(Written task)
Repeat every one of the rows below character for character, changing nothing.
[Start Information shown]
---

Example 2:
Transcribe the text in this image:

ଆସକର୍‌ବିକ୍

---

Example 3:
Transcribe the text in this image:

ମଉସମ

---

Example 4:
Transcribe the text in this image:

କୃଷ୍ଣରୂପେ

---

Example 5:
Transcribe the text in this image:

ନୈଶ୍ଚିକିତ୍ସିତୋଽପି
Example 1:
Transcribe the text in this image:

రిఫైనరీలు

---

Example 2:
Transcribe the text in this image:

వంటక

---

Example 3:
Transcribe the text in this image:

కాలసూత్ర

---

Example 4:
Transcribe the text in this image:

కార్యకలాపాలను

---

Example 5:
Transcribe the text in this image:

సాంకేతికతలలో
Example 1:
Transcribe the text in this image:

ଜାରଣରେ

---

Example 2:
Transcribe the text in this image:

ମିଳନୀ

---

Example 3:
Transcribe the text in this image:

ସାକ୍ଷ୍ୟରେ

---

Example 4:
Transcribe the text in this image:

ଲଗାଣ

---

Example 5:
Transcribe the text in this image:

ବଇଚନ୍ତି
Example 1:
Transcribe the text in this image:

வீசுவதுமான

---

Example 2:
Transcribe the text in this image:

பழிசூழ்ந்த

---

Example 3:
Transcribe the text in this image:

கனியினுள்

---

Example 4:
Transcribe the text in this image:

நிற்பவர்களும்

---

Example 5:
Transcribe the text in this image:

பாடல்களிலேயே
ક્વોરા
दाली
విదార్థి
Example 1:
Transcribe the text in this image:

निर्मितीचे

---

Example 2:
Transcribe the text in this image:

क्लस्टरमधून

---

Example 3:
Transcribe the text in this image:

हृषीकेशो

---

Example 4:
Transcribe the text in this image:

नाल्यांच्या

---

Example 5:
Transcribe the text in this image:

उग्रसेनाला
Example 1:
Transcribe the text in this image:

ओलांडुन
[End Information shown]
(Output of the task)
---

Example 2:
Transcribe the text in this image:

ଆସକର୍‌ବିକ୍

---

Example 3:
Transcribe the text in this image:

ମଉସମ

---

Example 4:
Transcribe the text in this image:

କୃଷ୍ଣରୂପେ

---

Example 5:
Transcribe the text in this image:

ନୈଶ୍ଚିକିତ୍ସିତୋଽପି
Example 1:
Transcribe the text in this image:

రిఫైనరీలు

---

Example 2:
Transcribe the text in this image:

వంటక

---

Example 3:
Transcribe the text in this image:

కాలసూత్ర

---

Example 4:
Transcribe the text in this image:

కార్యకలాపాలను

---

Example 5:
Transcribe the text in this image:

సాంకేతికతలలో
Example 1:
Transcribe the text in this image:

ଜାରଣରେ

---

Example 2:
Transcribe the text in this image:

ମିଳନୀ

---

Example 3:
Transcribe the text in this image:

ସାକ୍ଷ୍ୟରେ

---

Example 4:
Transcribe the text in this image:

ଲଗାଣ

---

Example 5:
Transcribe the text in this image:

ବଇଚନ୍ତି
Example 1:
Transcribe the text in this image:

வீசுவதுமான

---

Example 2:
Transcribe the text in this image:

பழிசூழ்ந்த

---

Example 3:
Transcribe the text in this image:

கனியினுள்

---

Example 4:
Transcribe the text in this image:

நிற்பவர்களும்

---

Example 5:
Transcribe the text in this image:

பாடல்களிலேயே
ક્વોરા
दाली
విదార్థి
Example 1:
Transcribe the text in this image:

निर्मितीचे

---

Example 2:
Transcribe the text in this image:

क्लस्टरमधून

---

Example 3:
Transcribe the text in this image:

हृषीकेशो

---

Example 4:
Transcribe the text in this image:

नाल्यांच्या

---

Example 5:
Transcribe the text in this image:

उग्रसेनाला
Example 1:
Transcribe the text in this image:

ओलांडुन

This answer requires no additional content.